31 Im Übrigen dürfte § 7 Abs. 3 KrWG dahingehend auszulegen sein, dass nicht schlechthin
jeder Verstoß des Betroffenen bei der Durchführung einer anzeigepflichtigen Sammlung
gegen öffentlich-rechtliche Vorschriften dazu führt, dass die Verwertung nicht mehr
ordnungsgemäß ist. Vielmehr dürfte die Vorschrift auf die spezifischen von der
Abfallbehörde zu prüfenden öffentlich-rechtlichen Vorschriften Bezug nehmen (OVG
Münster, Beschluss vom 19.07.1013 - 20 B 476/13 - a.a.O.). Die geforderten Angaben zu
den Containerstandorten sind aber grundsätzlich nicht notwendig für die Überprüfung, ob
die Sammlung den Zielvorgaben des Kreislaufwirtschaftsgesetzes gerecht wird.
Anderenfalls würde auch der Kompetenzbereich der unteren Abfallbehörde überschritten.

◇ ◇ ◇ ◇ ◇

• [Arbeitsauftrag 1]
Ersetze "Containerstandorten" durch "Standorten der Container" und gib den Textauszug wieder, beginnend bei "31 Im Übrigen" und endend mit "Kreislaufwirtschaftsgesetzes gerecht wird.".
Die Einträge stehen in keinem Zusammenhang mit dem Textauszug.

◇ ◇ ◇ ◇ ◇

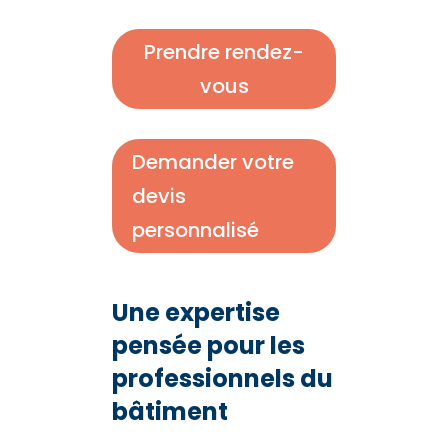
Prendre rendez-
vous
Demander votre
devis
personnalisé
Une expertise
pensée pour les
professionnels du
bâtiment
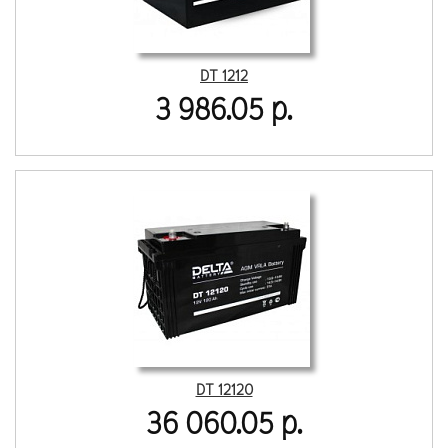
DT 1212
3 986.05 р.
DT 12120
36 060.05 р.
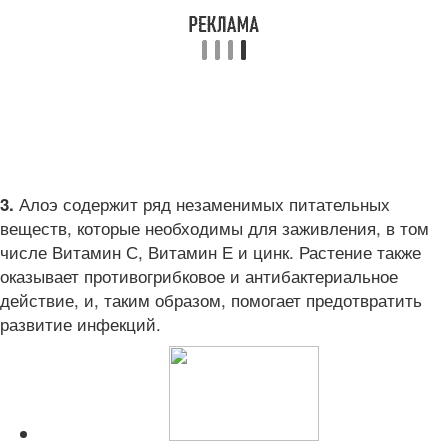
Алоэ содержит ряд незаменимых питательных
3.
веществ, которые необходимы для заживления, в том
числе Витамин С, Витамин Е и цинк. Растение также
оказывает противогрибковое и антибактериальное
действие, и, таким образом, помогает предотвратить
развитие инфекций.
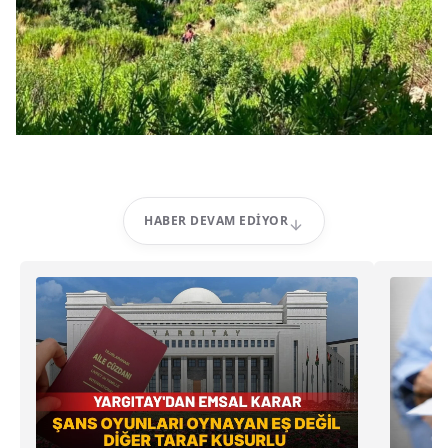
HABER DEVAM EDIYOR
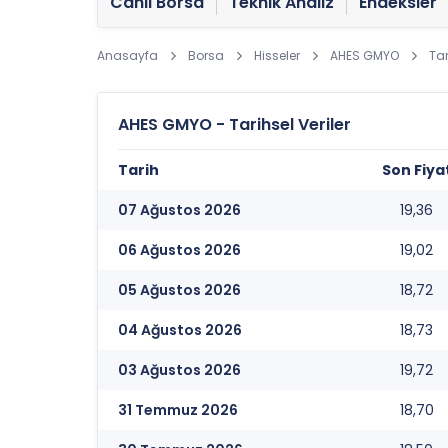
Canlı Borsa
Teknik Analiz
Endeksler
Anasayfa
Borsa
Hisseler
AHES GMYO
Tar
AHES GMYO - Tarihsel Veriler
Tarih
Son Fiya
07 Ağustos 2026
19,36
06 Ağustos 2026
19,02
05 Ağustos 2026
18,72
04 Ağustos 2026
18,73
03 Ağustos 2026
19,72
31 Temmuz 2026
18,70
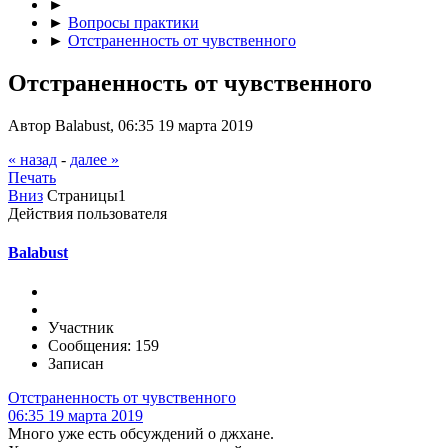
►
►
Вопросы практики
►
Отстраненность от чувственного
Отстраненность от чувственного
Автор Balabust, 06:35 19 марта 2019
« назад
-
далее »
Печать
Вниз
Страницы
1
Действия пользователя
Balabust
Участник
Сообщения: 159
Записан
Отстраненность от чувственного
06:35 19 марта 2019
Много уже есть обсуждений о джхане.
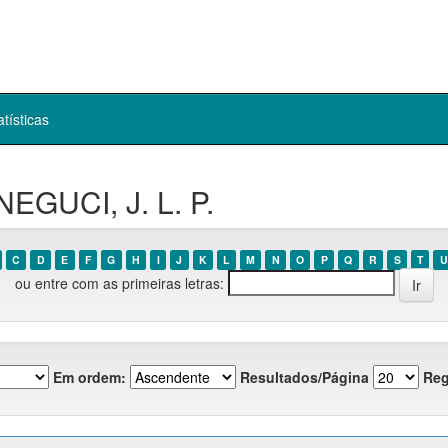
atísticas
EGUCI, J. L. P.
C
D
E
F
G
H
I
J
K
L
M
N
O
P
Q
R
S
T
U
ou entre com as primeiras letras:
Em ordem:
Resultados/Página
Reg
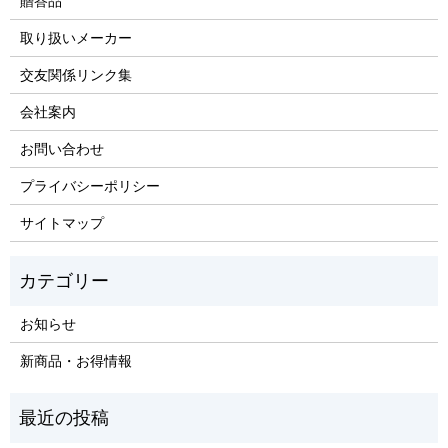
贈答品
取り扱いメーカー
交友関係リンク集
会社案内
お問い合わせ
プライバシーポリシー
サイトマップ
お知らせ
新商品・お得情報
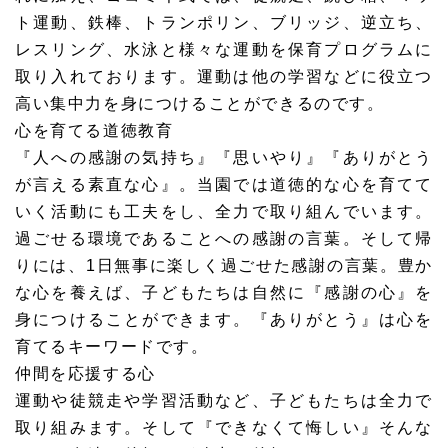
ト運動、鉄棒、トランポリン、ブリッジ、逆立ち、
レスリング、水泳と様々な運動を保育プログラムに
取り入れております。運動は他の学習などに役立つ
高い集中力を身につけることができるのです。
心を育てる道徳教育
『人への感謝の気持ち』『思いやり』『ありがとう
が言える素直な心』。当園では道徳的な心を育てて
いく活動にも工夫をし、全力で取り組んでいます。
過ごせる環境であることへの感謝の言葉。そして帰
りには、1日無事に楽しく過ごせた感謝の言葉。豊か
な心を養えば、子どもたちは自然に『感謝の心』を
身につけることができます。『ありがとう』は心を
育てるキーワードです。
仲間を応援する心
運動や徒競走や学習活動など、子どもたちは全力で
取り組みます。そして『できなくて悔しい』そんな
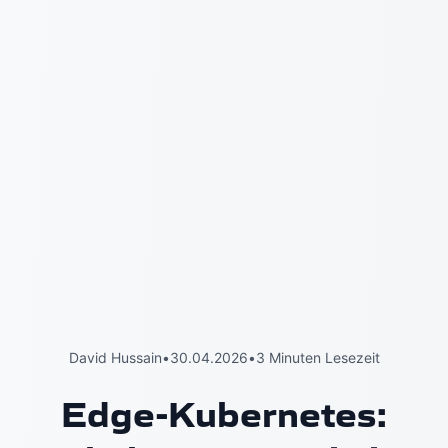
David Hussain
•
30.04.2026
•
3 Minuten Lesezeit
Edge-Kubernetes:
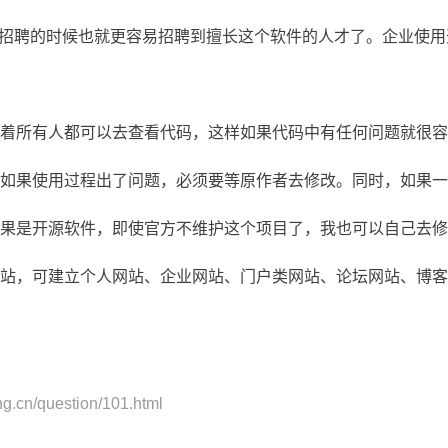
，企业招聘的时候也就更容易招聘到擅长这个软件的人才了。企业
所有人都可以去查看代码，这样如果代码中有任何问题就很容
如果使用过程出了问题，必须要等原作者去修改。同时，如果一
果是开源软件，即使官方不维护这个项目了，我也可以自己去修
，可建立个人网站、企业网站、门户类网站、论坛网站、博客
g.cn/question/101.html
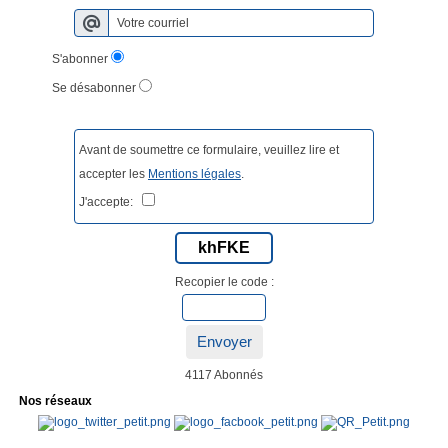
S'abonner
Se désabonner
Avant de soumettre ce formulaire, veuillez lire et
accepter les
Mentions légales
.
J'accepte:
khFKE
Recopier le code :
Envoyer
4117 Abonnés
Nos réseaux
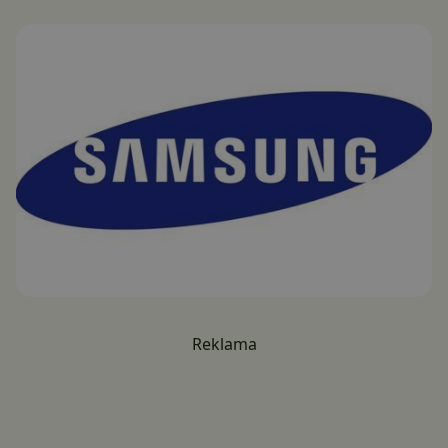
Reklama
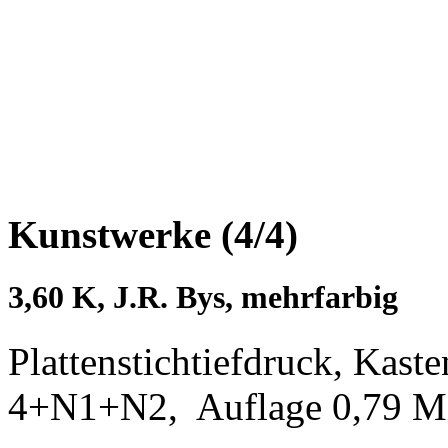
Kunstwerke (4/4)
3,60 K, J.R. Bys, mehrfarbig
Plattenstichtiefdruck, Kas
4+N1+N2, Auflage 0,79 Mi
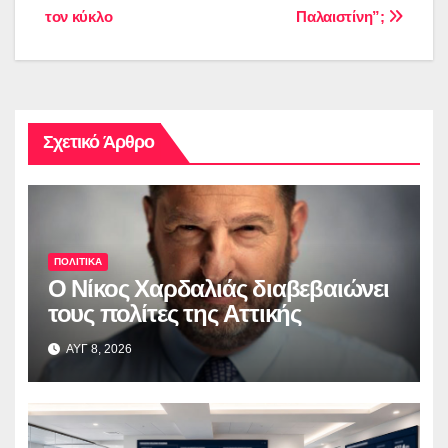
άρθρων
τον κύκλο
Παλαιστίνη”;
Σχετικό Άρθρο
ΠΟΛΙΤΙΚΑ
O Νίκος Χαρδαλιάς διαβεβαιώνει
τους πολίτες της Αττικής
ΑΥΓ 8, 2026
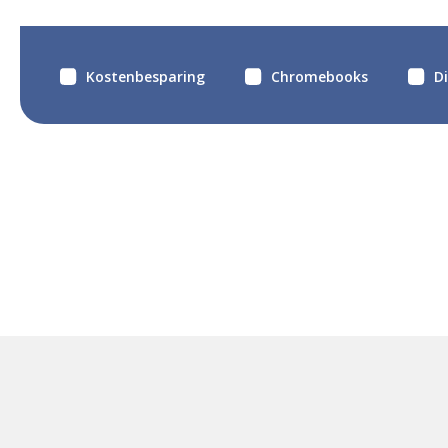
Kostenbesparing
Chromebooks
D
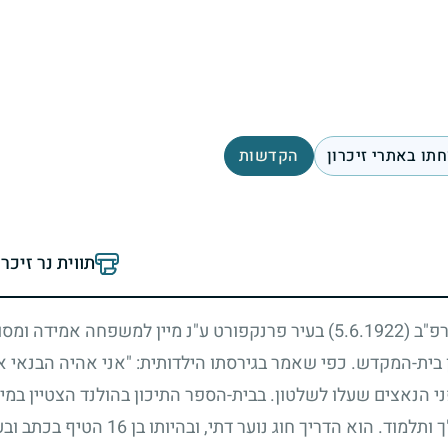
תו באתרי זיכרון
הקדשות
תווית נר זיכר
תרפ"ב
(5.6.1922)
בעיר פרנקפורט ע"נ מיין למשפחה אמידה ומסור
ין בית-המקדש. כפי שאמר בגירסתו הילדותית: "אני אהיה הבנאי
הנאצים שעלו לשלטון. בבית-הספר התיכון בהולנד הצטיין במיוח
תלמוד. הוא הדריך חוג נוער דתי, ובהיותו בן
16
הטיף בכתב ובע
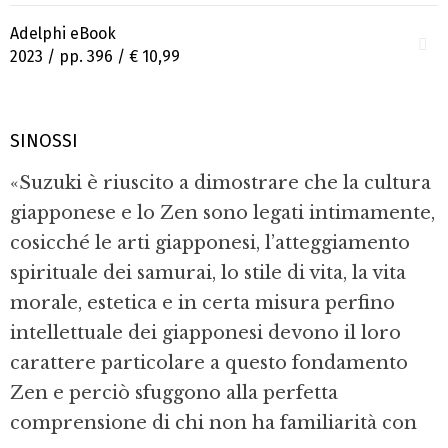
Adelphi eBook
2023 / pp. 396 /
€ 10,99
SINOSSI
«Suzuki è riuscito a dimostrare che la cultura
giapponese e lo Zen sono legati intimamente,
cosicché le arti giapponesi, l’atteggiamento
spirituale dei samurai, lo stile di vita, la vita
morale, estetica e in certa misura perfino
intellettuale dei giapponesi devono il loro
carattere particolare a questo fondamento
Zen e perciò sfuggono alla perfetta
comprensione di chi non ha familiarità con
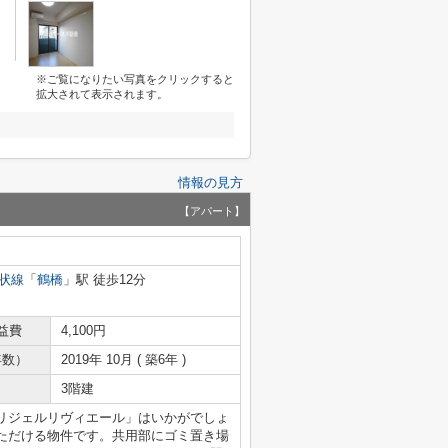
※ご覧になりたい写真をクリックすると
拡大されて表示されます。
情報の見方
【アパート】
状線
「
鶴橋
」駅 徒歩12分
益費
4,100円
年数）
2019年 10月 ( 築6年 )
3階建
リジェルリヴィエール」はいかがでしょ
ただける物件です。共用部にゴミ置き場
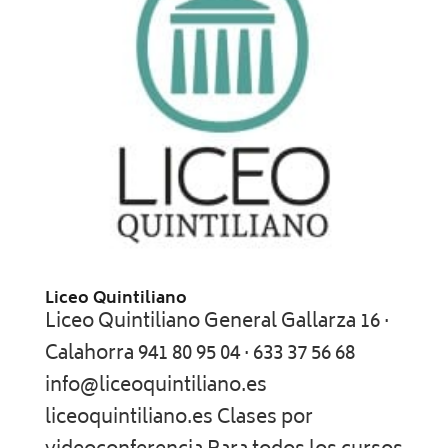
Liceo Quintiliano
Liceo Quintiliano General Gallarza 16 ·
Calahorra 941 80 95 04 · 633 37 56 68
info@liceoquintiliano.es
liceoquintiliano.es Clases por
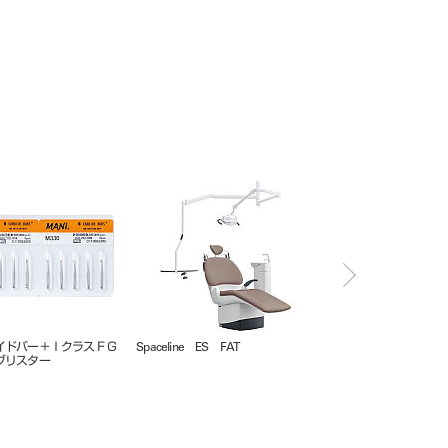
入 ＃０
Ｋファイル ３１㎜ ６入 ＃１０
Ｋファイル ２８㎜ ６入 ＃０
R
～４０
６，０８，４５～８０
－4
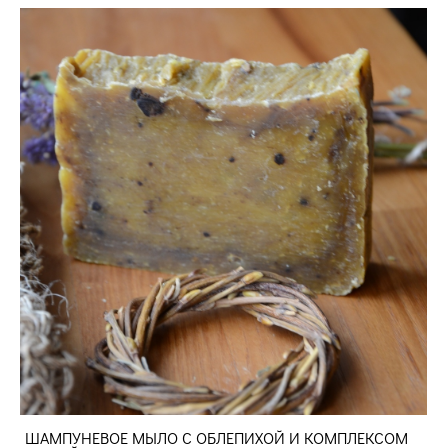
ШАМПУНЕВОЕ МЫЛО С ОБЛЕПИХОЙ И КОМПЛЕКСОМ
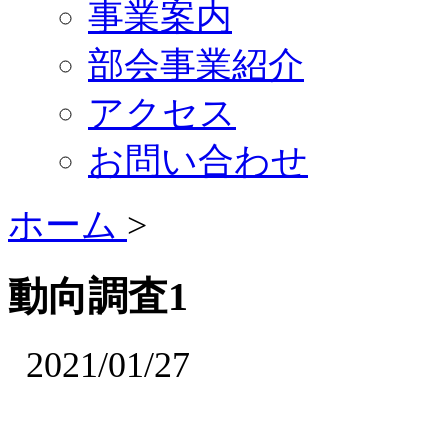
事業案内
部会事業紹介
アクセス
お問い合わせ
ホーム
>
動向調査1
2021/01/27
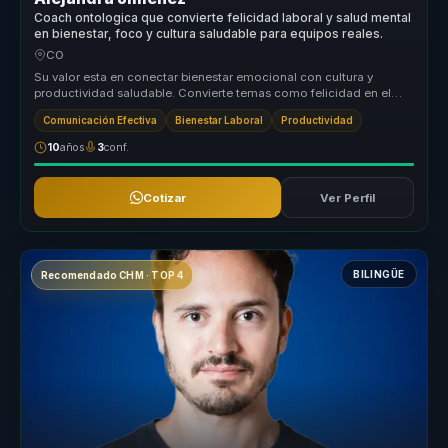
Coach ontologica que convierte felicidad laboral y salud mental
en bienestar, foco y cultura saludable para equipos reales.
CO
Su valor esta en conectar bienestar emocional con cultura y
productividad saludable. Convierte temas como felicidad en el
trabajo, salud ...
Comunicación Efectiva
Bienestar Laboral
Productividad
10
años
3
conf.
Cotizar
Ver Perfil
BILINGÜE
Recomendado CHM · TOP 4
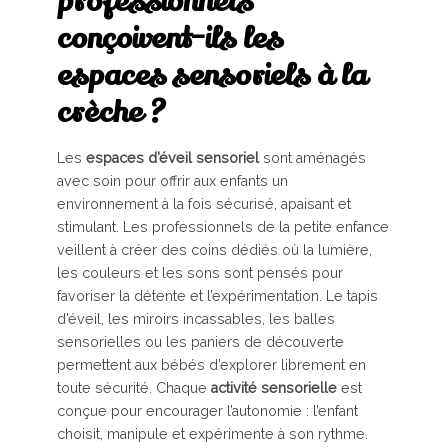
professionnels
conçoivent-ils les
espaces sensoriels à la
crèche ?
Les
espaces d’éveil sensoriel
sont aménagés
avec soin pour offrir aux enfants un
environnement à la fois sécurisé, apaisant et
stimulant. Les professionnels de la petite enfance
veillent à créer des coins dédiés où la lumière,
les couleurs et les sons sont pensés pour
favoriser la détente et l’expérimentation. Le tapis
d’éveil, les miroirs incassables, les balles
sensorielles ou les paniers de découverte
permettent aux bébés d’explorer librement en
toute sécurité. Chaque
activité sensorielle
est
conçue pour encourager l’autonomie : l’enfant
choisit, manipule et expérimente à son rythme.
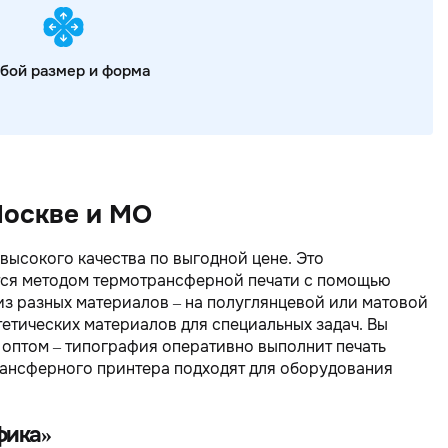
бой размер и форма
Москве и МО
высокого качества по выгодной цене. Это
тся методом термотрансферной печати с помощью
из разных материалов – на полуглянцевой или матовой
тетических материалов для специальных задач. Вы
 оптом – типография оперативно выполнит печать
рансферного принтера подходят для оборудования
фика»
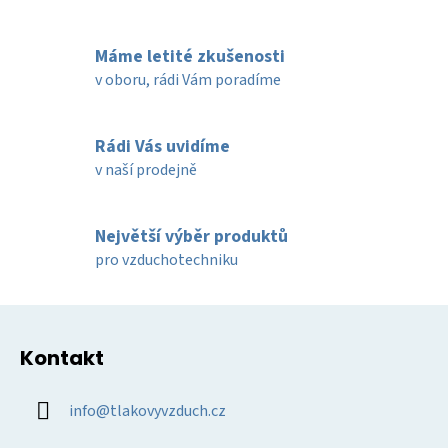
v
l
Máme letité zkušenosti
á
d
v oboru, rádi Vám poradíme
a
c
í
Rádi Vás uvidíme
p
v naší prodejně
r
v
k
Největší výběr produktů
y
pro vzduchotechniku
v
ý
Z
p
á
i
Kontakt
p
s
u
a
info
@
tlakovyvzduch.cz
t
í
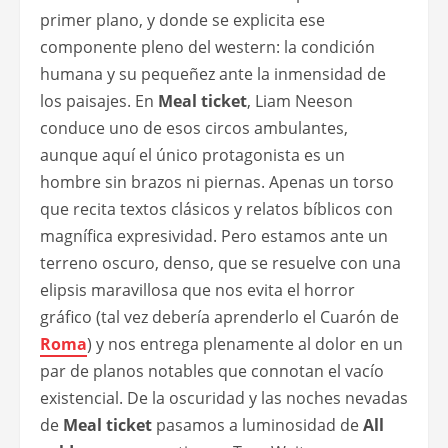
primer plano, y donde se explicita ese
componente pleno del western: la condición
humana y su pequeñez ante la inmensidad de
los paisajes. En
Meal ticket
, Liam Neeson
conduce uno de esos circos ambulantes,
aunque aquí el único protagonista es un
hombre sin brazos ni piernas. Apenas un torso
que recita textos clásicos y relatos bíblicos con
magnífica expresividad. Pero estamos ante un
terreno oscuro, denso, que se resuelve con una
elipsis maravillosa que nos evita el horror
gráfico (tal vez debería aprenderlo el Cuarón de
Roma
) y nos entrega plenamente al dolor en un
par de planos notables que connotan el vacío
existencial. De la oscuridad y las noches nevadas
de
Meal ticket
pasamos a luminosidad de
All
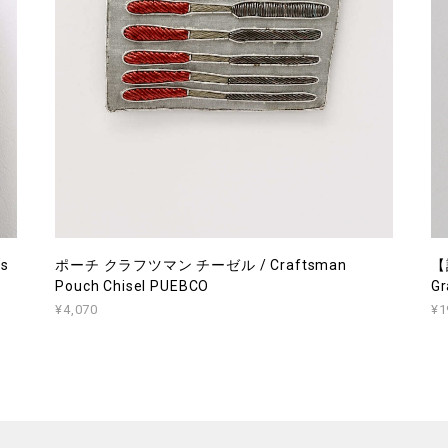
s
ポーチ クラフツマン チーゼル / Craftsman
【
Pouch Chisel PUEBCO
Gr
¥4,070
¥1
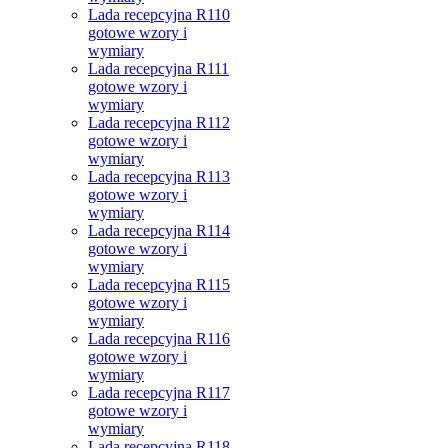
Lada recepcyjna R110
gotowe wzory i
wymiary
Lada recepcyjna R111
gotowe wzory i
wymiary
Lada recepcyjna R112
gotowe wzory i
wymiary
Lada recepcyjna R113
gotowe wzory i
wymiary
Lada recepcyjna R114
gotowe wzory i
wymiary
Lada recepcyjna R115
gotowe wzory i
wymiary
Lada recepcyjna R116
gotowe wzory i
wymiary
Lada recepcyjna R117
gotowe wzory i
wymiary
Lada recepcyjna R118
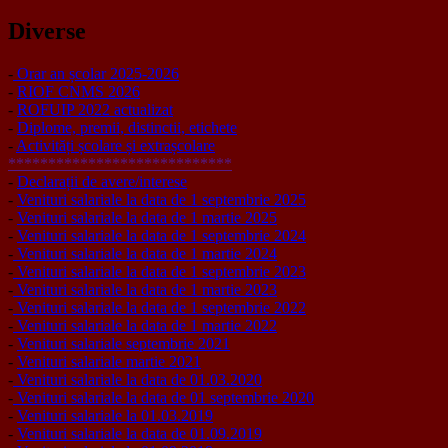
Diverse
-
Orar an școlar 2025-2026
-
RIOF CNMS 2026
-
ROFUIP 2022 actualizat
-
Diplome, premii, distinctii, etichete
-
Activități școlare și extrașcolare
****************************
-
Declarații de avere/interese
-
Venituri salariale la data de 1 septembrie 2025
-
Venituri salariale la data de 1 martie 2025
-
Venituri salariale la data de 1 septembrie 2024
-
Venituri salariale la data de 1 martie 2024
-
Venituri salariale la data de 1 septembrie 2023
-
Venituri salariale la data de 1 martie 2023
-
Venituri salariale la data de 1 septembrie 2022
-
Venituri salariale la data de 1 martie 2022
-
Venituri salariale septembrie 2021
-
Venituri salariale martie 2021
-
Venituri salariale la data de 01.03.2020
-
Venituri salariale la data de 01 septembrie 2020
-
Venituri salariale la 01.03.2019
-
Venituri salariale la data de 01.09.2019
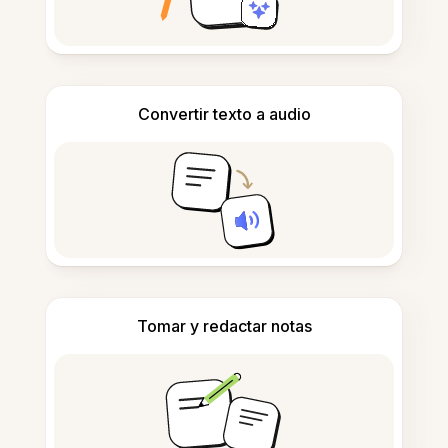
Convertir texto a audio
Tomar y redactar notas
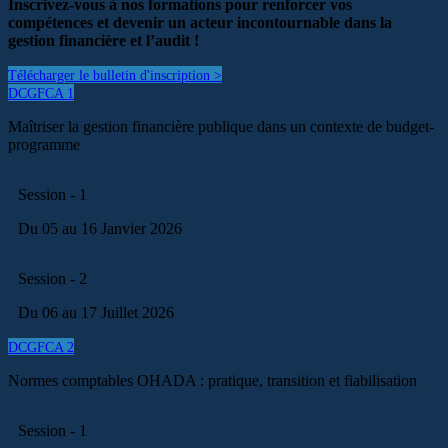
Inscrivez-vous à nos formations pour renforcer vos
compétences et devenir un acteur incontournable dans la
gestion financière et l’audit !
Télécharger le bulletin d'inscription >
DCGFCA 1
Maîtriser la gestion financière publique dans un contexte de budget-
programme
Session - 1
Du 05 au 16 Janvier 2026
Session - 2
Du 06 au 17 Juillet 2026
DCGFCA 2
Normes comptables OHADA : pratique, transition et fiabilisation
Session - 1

◇ ◇ ◇ ◇ ◇

• [Arbeitsauftrag 2]
Wiederhole die Einträge unverändert, beginnend am Anfang der Einträge und endend mit der Zeile, die "36 060.05 р." enthält, einschließlich dieser Zeile. Lass die Bilder in der Antwort weg.

• [Ergebnis 1]
31 Im Übrigen dürfte § 7 Abs. 3 KrWG dahingehend auszulegen sein, dass nicht schlechthin
jeder Verstoß des Betroffenen bei der Durchführung einer anzeigepflichtigen Sammlung
gegen öffentlich-rechtliche Vorschriften dazu führt, dass die Verwertung nicht mehr
ordnungsgemäß ist. Vielmehr dürfte die Vorschrift auf die spezifischen von der
Abfallbehörde zu prüfenden öffentlich-rechtlichen Vorschriften Bezug nehmen (OVG
Münster, Beschluss vom 19.07.1013 - 20 B 476/13 - a.a.O.). Die geforderten Angaben zu
den Standorten der Container sind aber grundsätzlich nicht notwendig für die Überprüfung, ob
die Sammlung den Zielvorgaben des Kreislaufwirtschaftsgesetzes gerecht wird.

• [Ergebnis 2]
Prendre rendez-
vous
Demander votre
devis
personnalisé
Une expertise
pensée pour les
professionnels du
bâtiment
DT 1212
3 986.05 р.
DT 12120
36 060.05 р.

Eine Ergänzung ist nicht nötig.